The previous stroke also caused her eyes to cross, and she had correctional surgery to help that. Her vision is great, though, Nicole said.
“She can count and does some of her ABCs,” Eric said. “She can work an iPad better than I can. It’s amazing … She’s pretty close to exactly as a normal — whatever that means — 3-year-old as you can be, despite all the stuff that has occurred. We’re grateful for that.”
Hayden has defied the odds doctors predicted for her. At one point, doctors told Nicole and Eric to say “whatever they needed to say” to Hayden throughout the hectic few medical days in April 2015.

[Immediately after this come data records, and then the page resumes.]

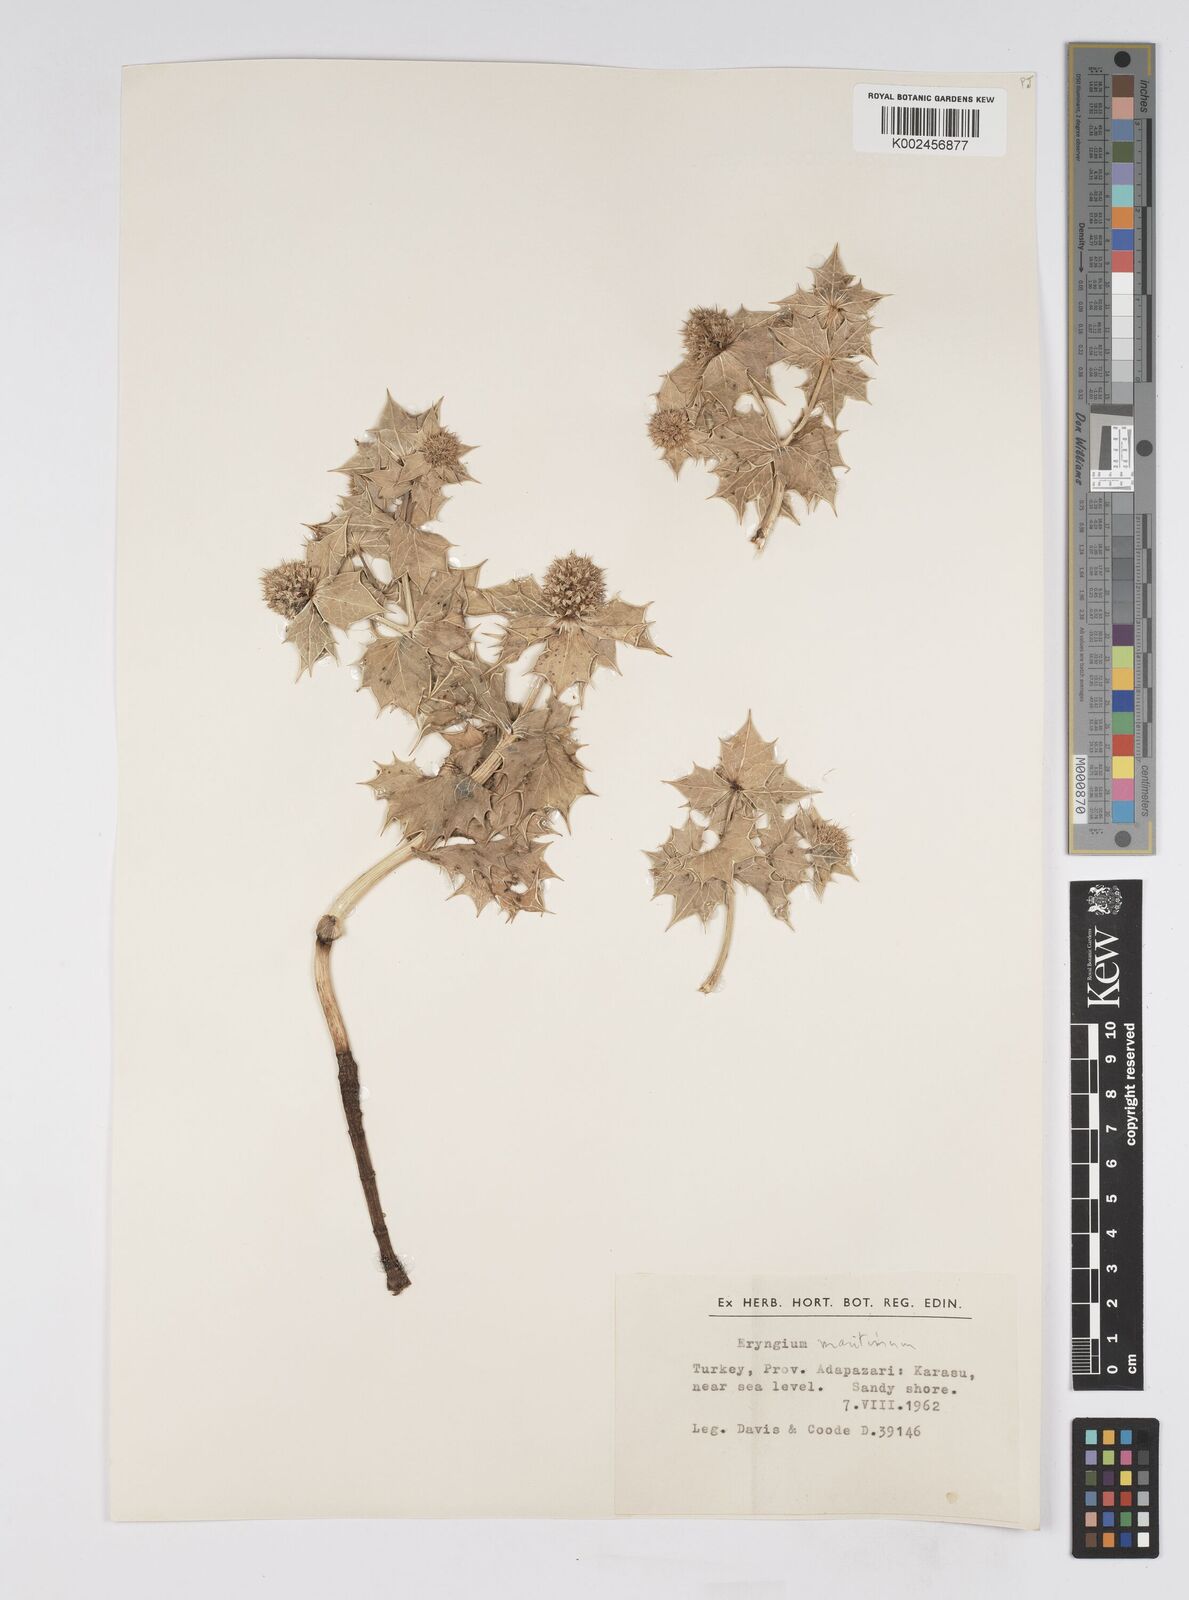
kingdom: Plantae
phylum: Tracheophyta
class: Magnoliopsida
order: Apiales
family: Apiaceae
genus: Eryngium
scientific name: Eryngium maritimum
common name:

“They have to let you know the worst-case scenario,” Nicole said. “So I never faulted them for giving us the worst-of-the-worst news because we had to be prepared for that.
“There were times I wished doctors could have been a little more uplifting and a little more encouraging, but looking back, I understand why they weren’t, because it did not look good. And a lot of doctors we dealt with are very surprised to see that she did survive and that she is doing as well as she is.”
Reflecting on their decision to bring Hayden to the ER, both Nicole and Eric agreed their instinct to seek emergency care saved her.
The first sign was Hayden’s sudden inability to walk. Care at a local clinic in their hometown of Hamilton, Illinois, didn’t find anything wrong despite her imbalance, and doctors there suggested she’d get better in time. But both parents agreed she needed extra attention.
They brought her to an ER, where doctors indeed found something wrong — there was fluid on her brain. They rushed Hayden 1.5 hours to the UI Children’s Hospital in an ambulance, and her care was left in UI hands from then on.
“You always hear people say follow your gut, follow your instincts, mother knows best,” Nicole said. “And I don’t know what was about that whole situation … Because she was acting fine. Other than being off-balance, she wasn’t acting sick.”
“I know that I often get the credit for the motherly instinct, but it was almost like he had it, too. He felt strongly enough with me that something was wrong.”
Now, when the two kids argue, often over toys or whoever’s tablet is charged at the time, both parents are thankful.